11. «Le Fils de Dieu est venu dans le monde». Voilà donc, mes frères, que tous les pécheurs, en tant que pécheurs, sont devenus enfants du diable. C'est Dieu qui a créé Adam, mais du moment que celui-ci a cédé aux suggestions du démon, il en est devenu le fils et tous ceux qu'il a mis au monde, il les a engendrés pareils à lui. En naissant, nous avons apporté avec nous la concupiscence, et avant de contracter nous-mêmes des dettes personnelles, nous sortons de cette source empoisonnée. En effet, si nous venons au monde exempts de toute faute, pourquoi se hâter de porter au baptême les petits enfants afin de les dégager des chaînes du démon ? En nous donc, remarquez-le, mes frères, en nous deux naissances, l'une en Adam, l'autre dans le Christ. Ce sont deux hommes, mais l'un d'eux est un homme-homme, l'autre un homme-Dieu ; l'homme-homme nous fait pécheurs, l'Homme-Dieu nous rend justes. Par notre naissance en Adam, nous avons été précipités dans la mort, par notre naissance dans le Christ, nous avons été élevés à la vie, la première des deux nous entraîne dans le péché, la seconde nous en délivre. Car le Christ-Homme est venu pour détruire les péchés des hommes : « Le Fils de Dieu est venu dans le monde pour détruire les oeuvres du démon ».
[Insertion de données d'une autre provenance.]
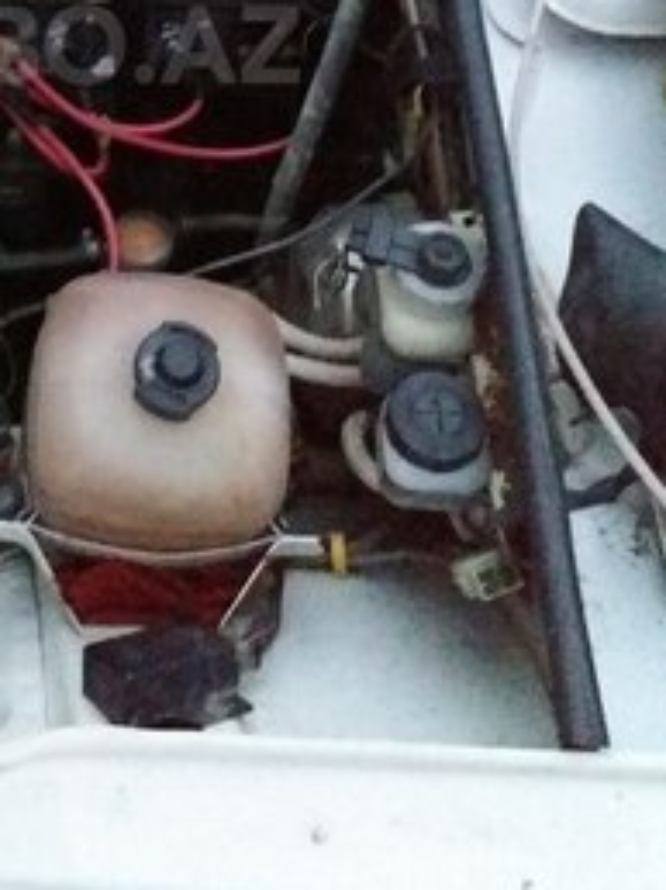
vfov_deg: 34.2
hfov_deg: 26.8
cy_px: 45
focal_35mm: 52
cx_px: 35
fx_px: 1336
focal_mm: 3.6
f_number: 1.9
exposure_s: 1/17
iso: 2000
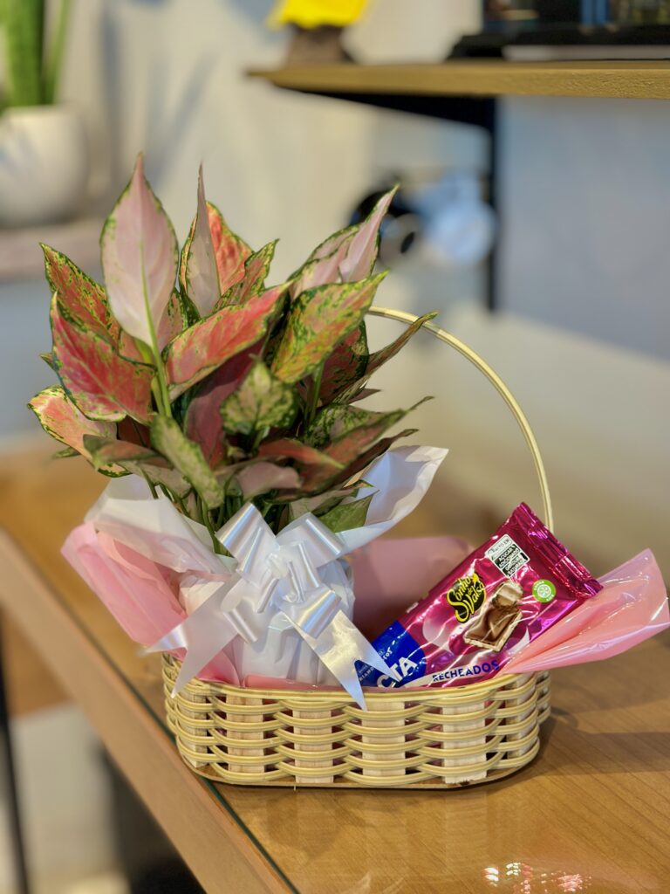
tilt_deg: -18.1
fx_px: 1239
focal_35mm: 48
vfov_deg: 39.7
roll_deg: +1.5
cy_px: 447
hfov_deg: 30.3
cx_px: 335
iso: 160
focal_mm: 6.86
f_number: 1.78
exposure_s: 1/60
12. Pour ne pas fatiguer votre charité, je recommande ce qui reste à son attention ; car la difficulté dont la solution nous occupe, roule sur ce que nous nous disons pécheurs. Si, en effet, quelqu'un se dit sans péché, il est un menteur. Nous trouvons dans cette même épître de Jean : «Si nous disons que nous sommes sans péché, nous nous séduisons nous-mêmes ». Vous devez vous souvenir de ce passage déjà cité : « Si nous disons que nous n'avons pas de péché, nous nous séduisons nous-mêmes et la vérité ne se « trouve pas en nous (1 Jn 1, 8) ». Plus loin, tu lis encore ces passages : « Quiconque est né de Dieu, ne commet pas de péché. Celui qui commet le péché, ne l'a pas vu et ne le connaît pas. Celui qui fait l'iniquité, est enfant du diable ». Le péché ne vient pas de Dieu. L'Apôtre nous fournit à nouveau un sujet de crainte. D'une part, comment sommes-nous enfants de Dieu et de l'autre, comment avouons-nous que nous sommes pécheurs ? Dirons-nous que nous ne sommes pas nés de Dieu ? Alors, quel effet ces sacrements produisent-ils dans les petits enfants? Qu'a dit Jean ? « Celui qui est né de Dieu ne pèche pas ». Le même a dit encore : « Si nous disons que nous n'avons pas de péché, nous nous séduisons nous-mêmes et la vérité ne se trouve pas en nous ». Question importante et difficile à traiter ! J'aurais voulu appeler toute l'attention de votre charité sur la solution à donner à cette difficulté. Demain, nous traiterons ce sujet au nom du Seigneur et selon qu'il nous inspirera.